To quote our dapper friend Winston Churchill, “It has been said that democracy is the worst form of government except all the others that have been tried.” This is a motto I have heard everywhere from academic debates to public schooling about why parliamentarianism (which for the purpose of this article includes American Federalism) is the best form of government. Schmitt feels that this very attitude represents a primary failing of parliamentarianism. Why should so shallow a justification be accepted?
"political thought stays intellectually sound and vital only so far as its central myth is beleived."
Schmitt argues that every epoch of political thought stays intellectually sound and vital only so far as its central “myth” is believed. An example of this would be the rise and fall of European absolute monarchies. Originally, the “myth” these monarchies were built upon was the divine right of each ruler. God imbued the king with justice and wisdom, meaning loyalty to the king was loyalty to god himself. Once kings started pandering to the bourgeoisie as being fit to rule based on supposed positive economic reasons, the central myth of the system was broken. While absolute monarchies still existed for a time after this shift, they were merely placeholders. Schmitt believes that the central myths of parliamentarianism have lost their intellectual sacredness leading us into a twilight period of waiting for the next big myth to appear.
A representative government is based on people investing their own political influence and will into elected officials, the logical conclusion is the investment of all power into one best official who would embody the gestalt will of the people. The myth that fascism creates is one of passion instead of reason, and the passions of man have always proven to triumph over reason. How fascism fits in to this critique is Schmitt's assertion that it is one of two alternative options left, with the other being Marxist Socialism. His interpretation of the current incarnation of Marxist Socialism as being based on scientific reasoning causes him to think of it as a “dictatorship of reason.” However, he posits that this supposed reason is but an unfounded myth that actually leads to horrific consequences for those under its thrall. The counterpoint to this “dictatorship of reason” is its polar opposite, a dictatorship of irrationality. Schmitt argues that the benefits of this nationalistic fervor are superior to those of Marxism even in the Soviet Union itself.
Parliamentarism espouses many ideals that Schmitt portrays as being bankrupt. Foremost of these are openness in government, free speech, and representativeness of officials. Schmitt explains that while the intended result of openness is to facilitate progress through public discussion thereby finding the optimal policies, most people understand this to be complete fantasy. All major discussions are made behind closed doors in specialized committees which are only getting more secretive and more beholden to special interests. Similarly, Schmitt points out that freedom of speech is now held to be just as insincere. People realize that every representative government has placed limits on free speech which could damage it. Schmitt argues that the since the very institution of parliament has recognized deficiencies in dealing with crisis, the inclusion of an executive branch that actually enforces the will of the parliamentary body casts questions on the ladders necessity.
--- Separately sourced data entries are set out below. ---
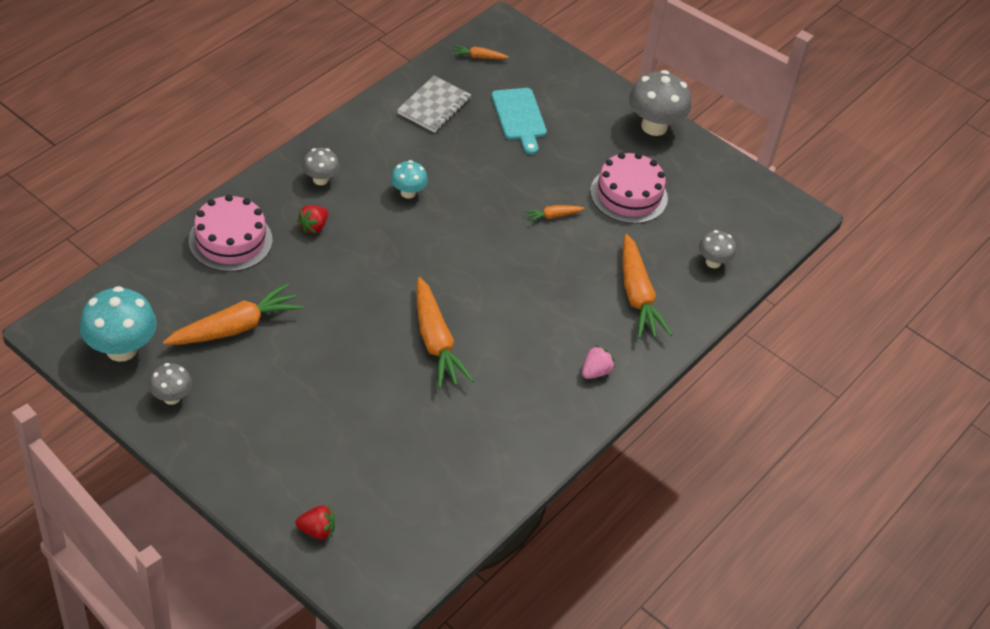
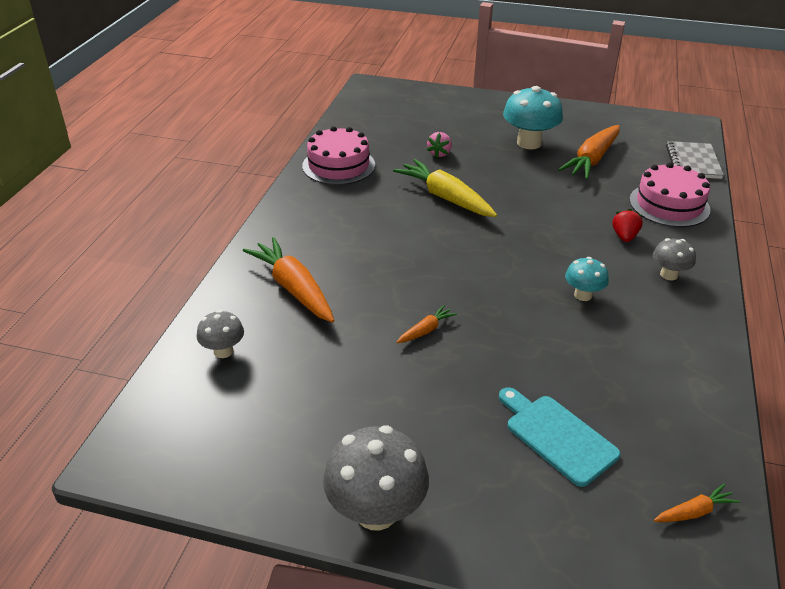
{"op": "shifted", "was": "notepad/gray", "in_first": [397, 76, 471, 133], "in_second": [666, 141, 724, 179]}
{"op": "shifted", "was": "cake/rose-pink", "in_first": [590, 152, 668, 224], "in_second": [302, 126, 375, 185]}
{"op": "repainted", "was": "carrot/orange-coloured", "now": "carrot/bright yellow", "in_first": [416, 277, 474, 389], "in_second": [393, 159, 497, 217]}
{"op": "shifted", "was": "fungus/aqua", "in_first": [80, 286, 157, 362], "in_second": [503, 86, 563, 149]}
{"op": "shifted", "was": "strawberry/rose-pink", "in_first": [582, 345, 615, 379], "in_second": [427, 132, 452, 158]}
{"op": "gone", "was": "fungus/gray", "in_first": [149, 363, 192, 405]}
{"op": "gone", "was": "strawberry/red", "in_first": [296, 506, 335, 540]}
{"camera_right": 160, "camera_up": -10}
I would say that these points are more relevant now than ever about the United States. It is common knowledge that all the speeches and gesticulations on the floor of the House and Senate are purely for sound bite purposes. In many cases the articulate and passionate speeches are literally given to empty chambers. No one thinks that public discourse among our elected representatives actually leads to compromise between the parties. Everything from the debt ceiling debate to funding 9-11 first responders health care is hashed out behind closed doors, with most leaks reaching the media for political gain.
On the matter of secrecy the Obama administration while promising to be the most transparent administration ever has been one its most secretive, and has even built a vast system to facilitate executive executions of suspected terrorists entirely cloaked from legal scrutiny. This unprecedented expansion of executive power has, like the Bush administrations baby steps before been entirely rubber stamped by the legislative branch. What we must take away from Schmitt is that we must reflect on the grounds upon which the “myth” of our government is grounded. Perhaps when if we realize where power truly lies, we can expect to see real and sweeping reforms.